» WHAT NEEDS TO BE DONE
Pictures are to be dropped, and only the lines from the one containing "background: #a16207 ->" through the end of the data below are to be reproduced as written.
*** Begin section ***
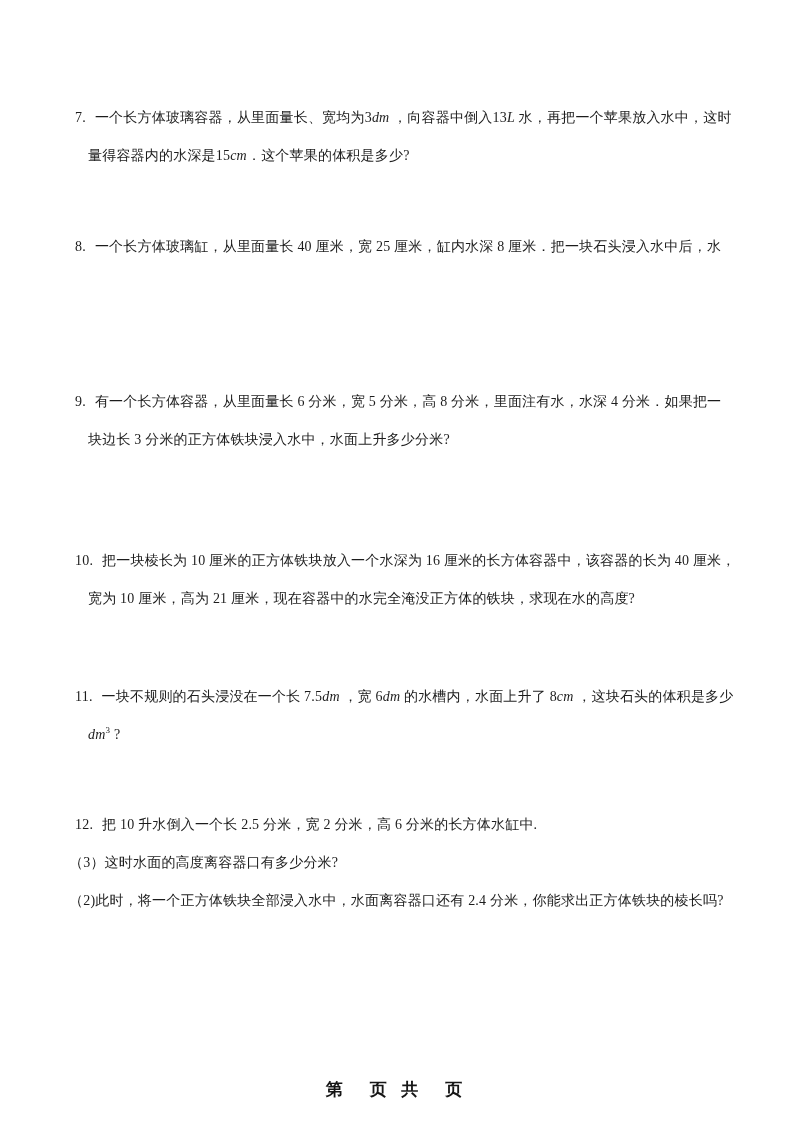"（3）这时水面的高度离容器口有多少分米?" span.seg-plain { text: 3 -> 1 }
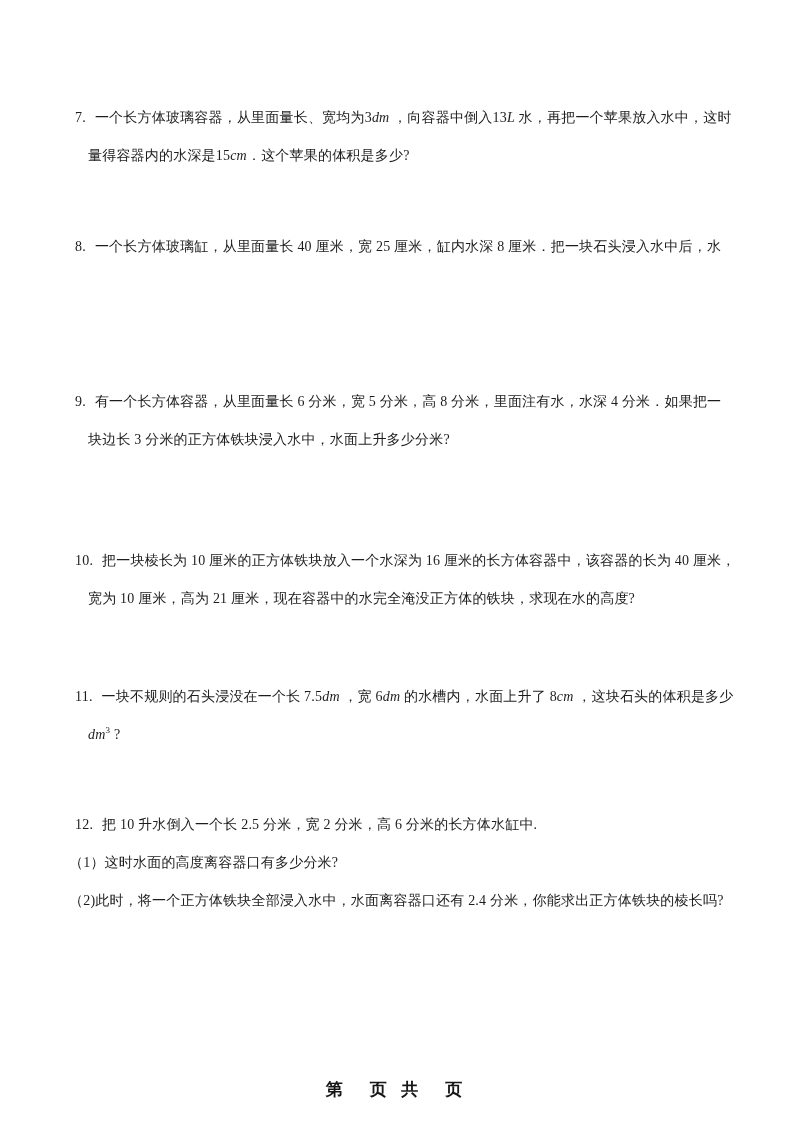"第 页 共 页" .page-footer { text-align: center -> right; text-decoration: none -> underline }
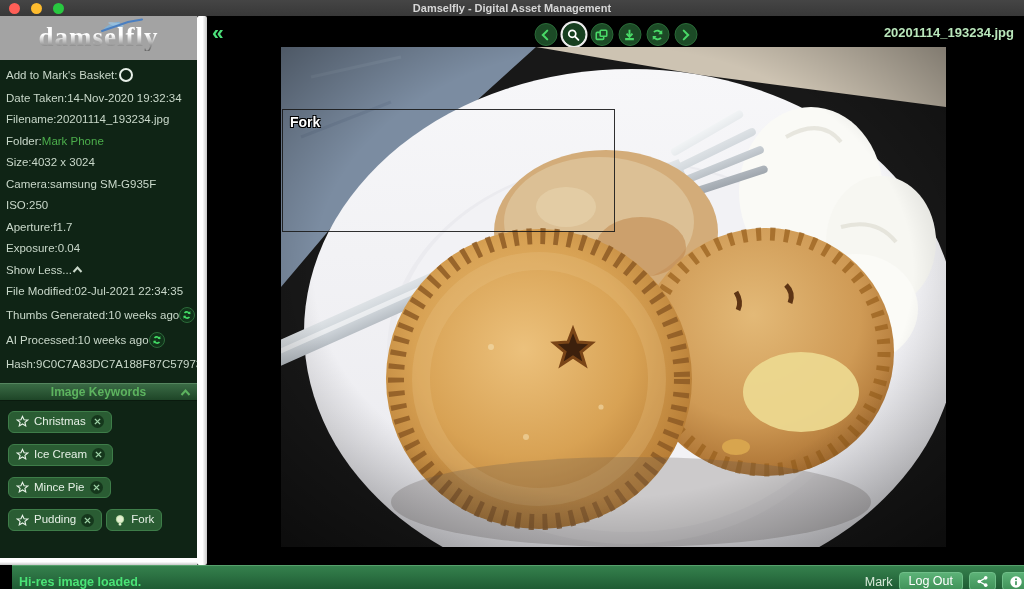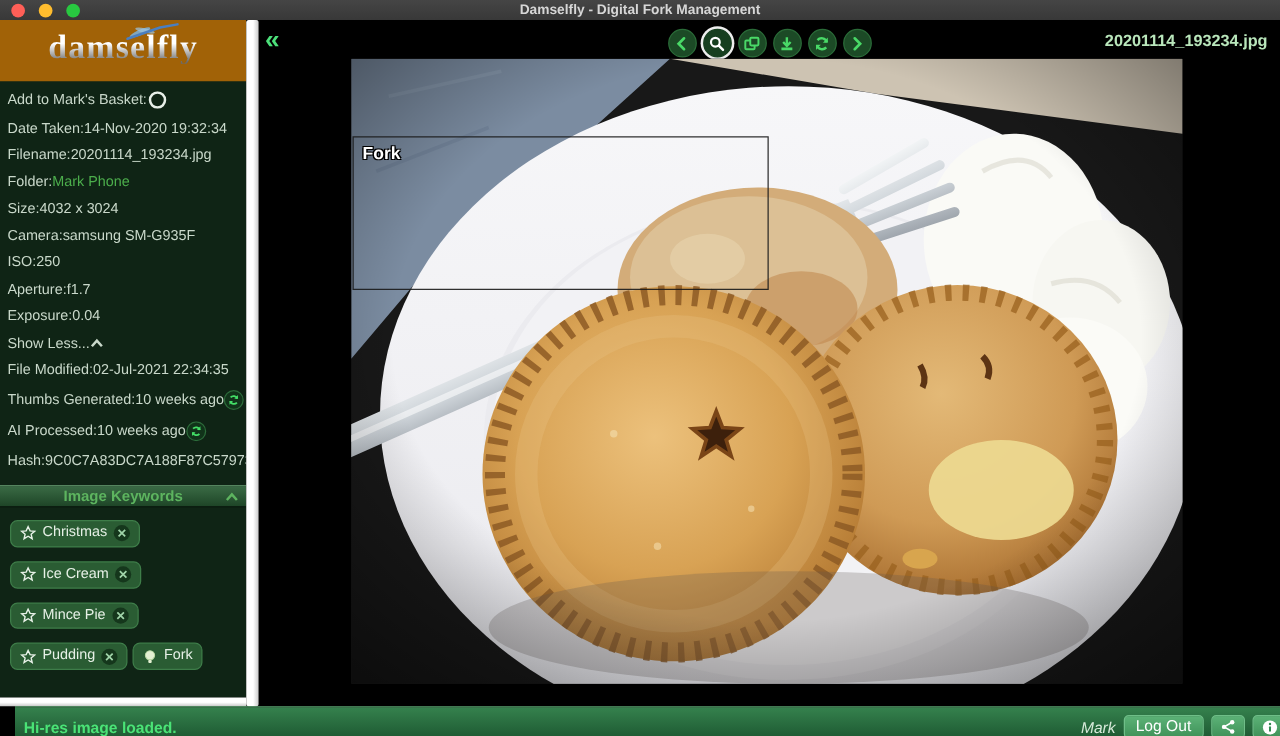"Damselfly - Digital Fork Management" div.win-title { text: Fork -> Asset }
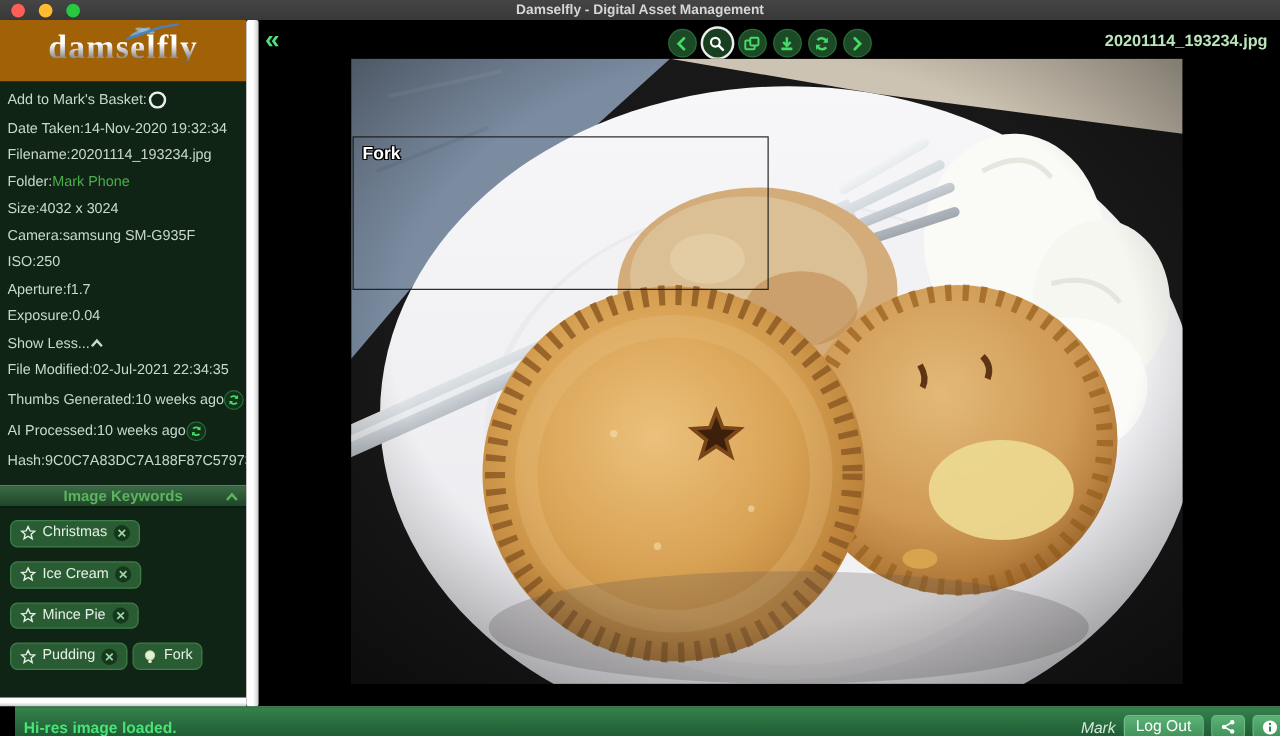"damselfly" .logo-area { background: #a16207 -> #a3a3a3; height: 49px -> 44px }
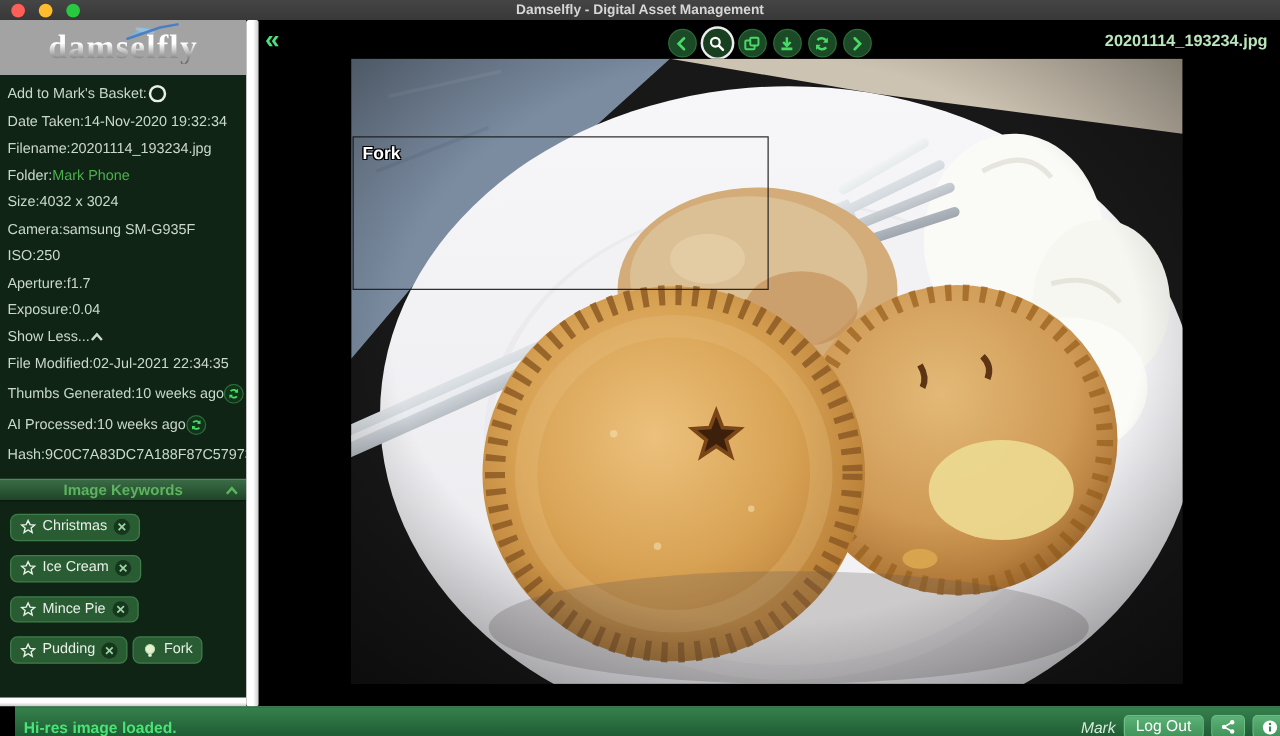"Mark" .status-user { font-style: italic -> none }
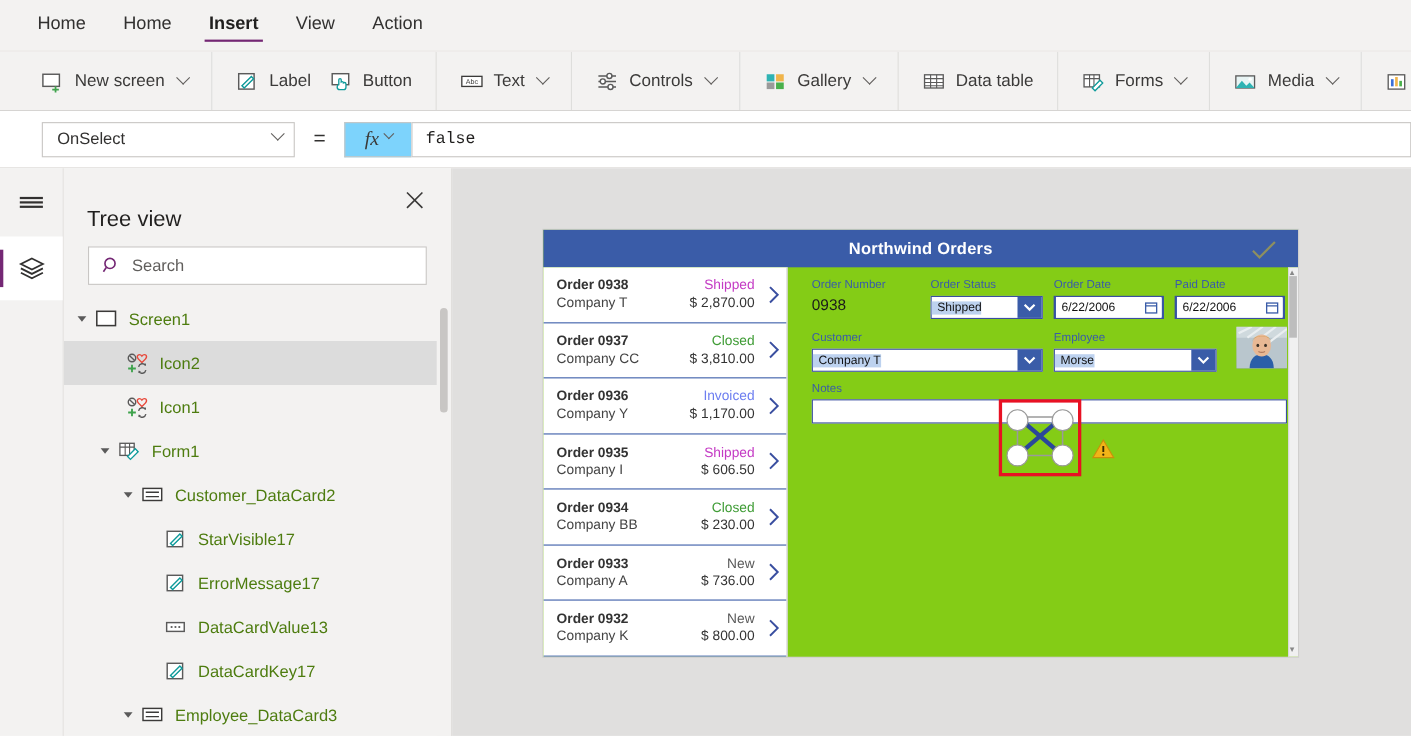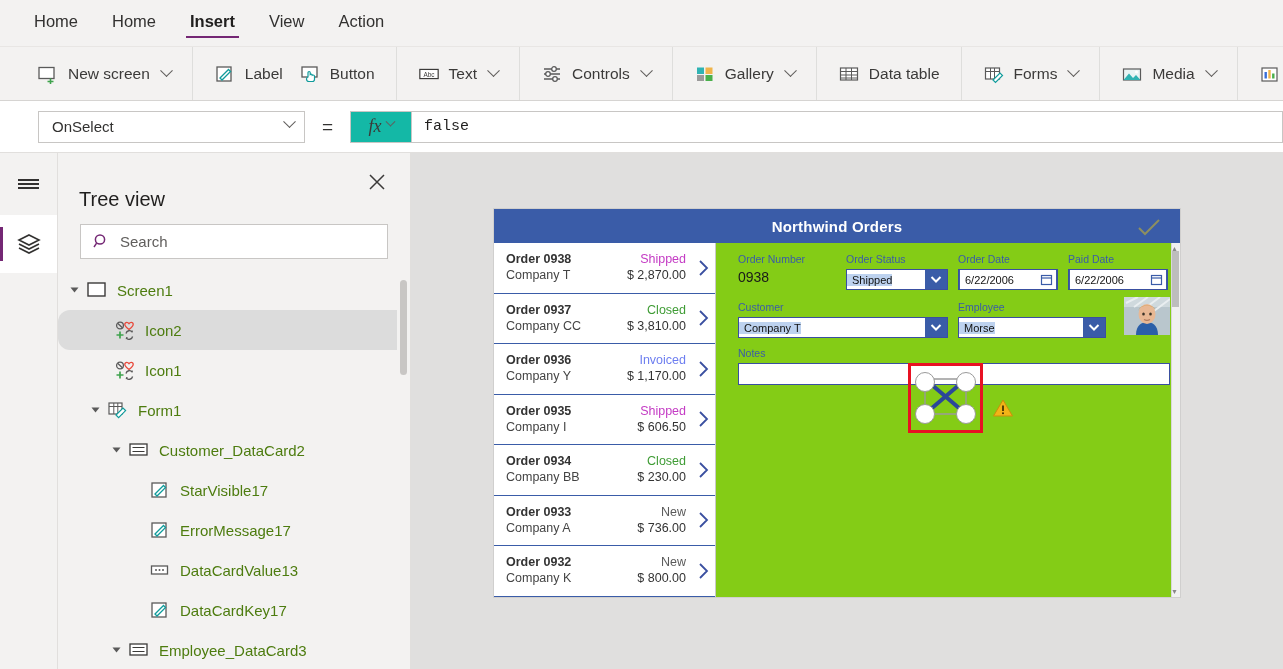"OnSelect" #prop-select { width: 267px -> 230px }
*** End section ***
» YOUR RESPONSE
"damselfly" .logo-area { background: #a16207 -> #a3a3a3; height: 49px -> 44px }
"Mark" .status-user { font-style: italic -> none }
"OnSelect" #prop-select { width: 267px -> 230px }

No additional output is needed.